About this exercise: Nothing but the lines below from the one holding "Dreptul de a" up to and including the one holding "дукции MWE включает" should be copied, exactly and without pictures.

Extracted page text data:

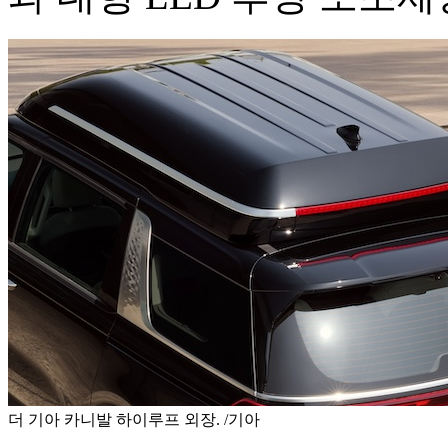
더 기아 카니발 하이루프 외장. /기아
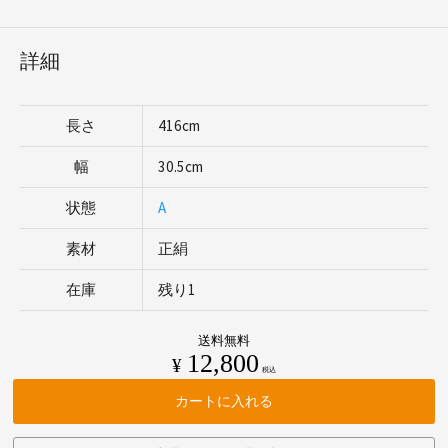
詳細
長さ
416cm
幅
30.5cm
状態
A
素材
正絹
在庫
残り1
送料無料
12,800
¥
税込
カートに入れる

==

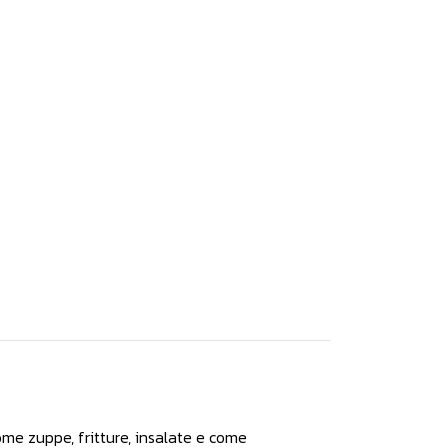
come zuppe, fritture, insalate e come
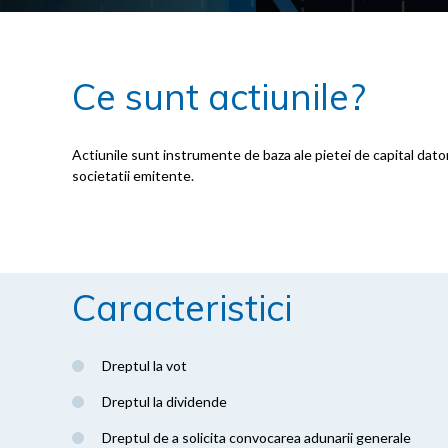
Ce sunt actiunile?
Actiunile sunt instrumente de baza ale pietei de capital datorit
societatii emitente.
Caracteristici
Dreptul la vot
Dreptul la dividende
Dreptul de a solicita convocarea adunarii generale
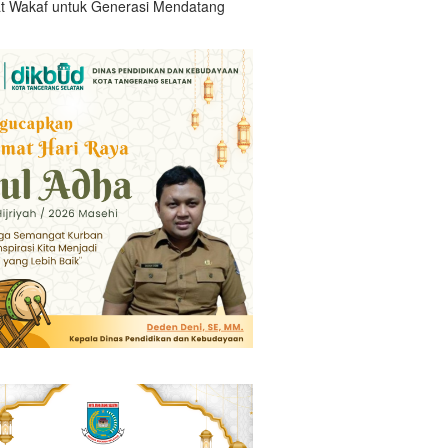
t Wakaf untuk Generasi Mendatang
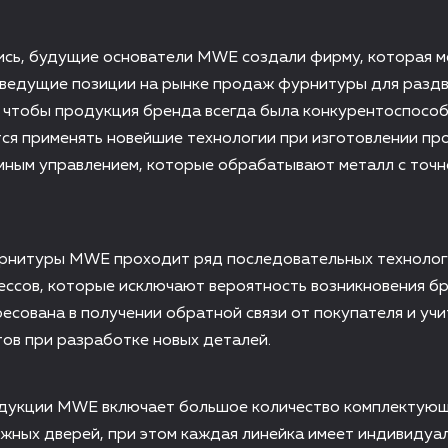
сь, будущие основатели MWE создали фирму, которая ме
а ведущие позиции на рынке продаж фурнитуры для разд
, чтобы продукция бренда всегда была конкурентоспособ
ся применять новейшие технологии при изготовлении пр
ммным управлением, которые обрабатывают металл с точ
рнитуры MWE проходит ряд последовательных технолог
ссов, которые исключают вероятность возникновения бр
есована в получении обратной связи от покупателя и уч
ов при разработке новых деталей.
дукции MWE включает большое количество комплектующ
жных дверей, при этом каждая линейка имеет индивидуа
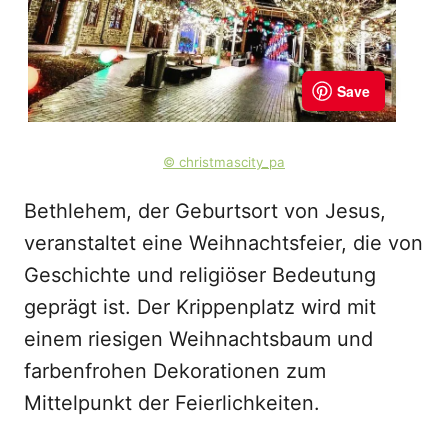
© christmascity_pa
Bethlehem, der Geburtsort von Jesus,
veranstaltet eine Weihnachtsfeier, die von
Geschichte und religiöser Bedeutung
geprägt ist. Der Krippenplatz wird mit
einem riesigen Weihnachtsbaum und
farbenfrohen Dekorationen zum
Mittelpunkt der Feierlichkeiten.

Exercise answer:
Dreptul de a solicita convocarea adunarii generale
t Wakaf untuk Generasi Mendatang
сь, будущие основатели MWE создали фирму, которая ме
а ведущие позиции на рынке продаж фурнитуры для разд
, чтобы продукция бренда всегда была конкурентоспособ
ся применять новейшие технологии при изготовлении пр
ммным управлением, которые обрабатывают металл с точ
рнитуры MWE проходит ряд последовательных технолог
ссов, которые исключают вероятность возникновения бр
есована в получении обратной связи от покупателя и уч
ов при разработке новых деталей.
дукции MWE включает большое количество комплектующ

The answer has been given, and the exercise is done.